WASHINGTON — Is Washington ready for quantum computing?
Executives with D-Wave – a Canadian company that says its groundbreaking, controversial computer is 100,000 times faster than today’s devices – are meeting behind closed doors in and around the nation’s capital.
“Quantum computers are a completely new kind of computer that uses quantum mechanics,” says Vern Brownell, CEO of D-Wave, based in British Columbia, which has built what it calls the first commercial quantum computer.
“Quantum mechanics are what physicists believe explains the universe at its most detailed level, but it uses quantum mechanics opposed to classical mechanics,” says Brownell.
Got it? Don’t worry; many people don’t.
Brownell and his team are visiting Washington for three days of meetings with government agencies that D-Wave isn’t disclosing, explaining the power of the device and ways it might be used.
“A real type of application would be searching through genomic data, matching different types of drugs and seeing what their effects are for cancer treatment,” says Brownell.
Some physicists and computer scientists have questioned whether what D- Wave has invented is truly a quantum computer, and whether its power-solving potential is as great as envisioned.
Quantum computing as an intelligence-gathering tool
Brownell says his company has built between 10 and 12 quantum computers.
Lockheed Martin was the company’s first customer, housing the D-Wave One at the University of Southern California.
“We have another at NASA-Ames, that was installed as a collaboration between Google and NASA,” says Brownell.
D-Wave says it is now working with a U.S. intelligence agency, but isn’t specifying which one.
Current quantum computers take up a considerable amount of landscape.
“The machine consists of a very large, shielded room. It’s a giant box that’s 10 feet by 10 feet by 10 feet,” says Brownell.

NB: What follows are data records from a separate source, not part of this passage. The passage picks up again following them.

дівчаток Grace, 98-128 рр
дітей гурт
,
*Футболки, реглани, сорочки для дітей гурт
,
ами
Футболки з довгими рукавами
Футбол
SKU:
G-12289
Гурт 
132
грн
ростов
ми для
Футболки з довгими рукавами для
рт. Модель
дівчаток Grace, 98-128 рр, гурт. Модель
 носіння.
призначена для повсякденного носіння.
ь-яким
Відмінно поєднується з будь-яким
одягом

Inside the box is exotic refrigeration machinery to bring the temperature down near what scientists refer to as absolute zero – the lowest possible temperature, which is approximately minus 469 degrees Fahrenheit.
“Ultimately that’s just to cool a chip that’s the size of your fingernail,” says Brownell.
D-Wave has developed a 512-qubit computer chip.
In traditional computers, the standard bit of information is binary – either 1 or 0.
In quantum computing, a quantum bit, or qubit, can be 1, 0, or both at the same time.
The future of quantum computing
In the same way traditional computers have shrunk from filling a room to fitting in a smartphone, Brownell expects quantum computers will get smaller, quickly.
“That will happen. We have a project under way to take that large room down to just three racks, which will fit very well in a data center,” says Brownell.
In addition, Brownell intends to harness the power of the Cloud.
“We plan on implementing a whole host of quantum cloud services, so that any customer can access this and get the power of this computer remotely,” says Brownell.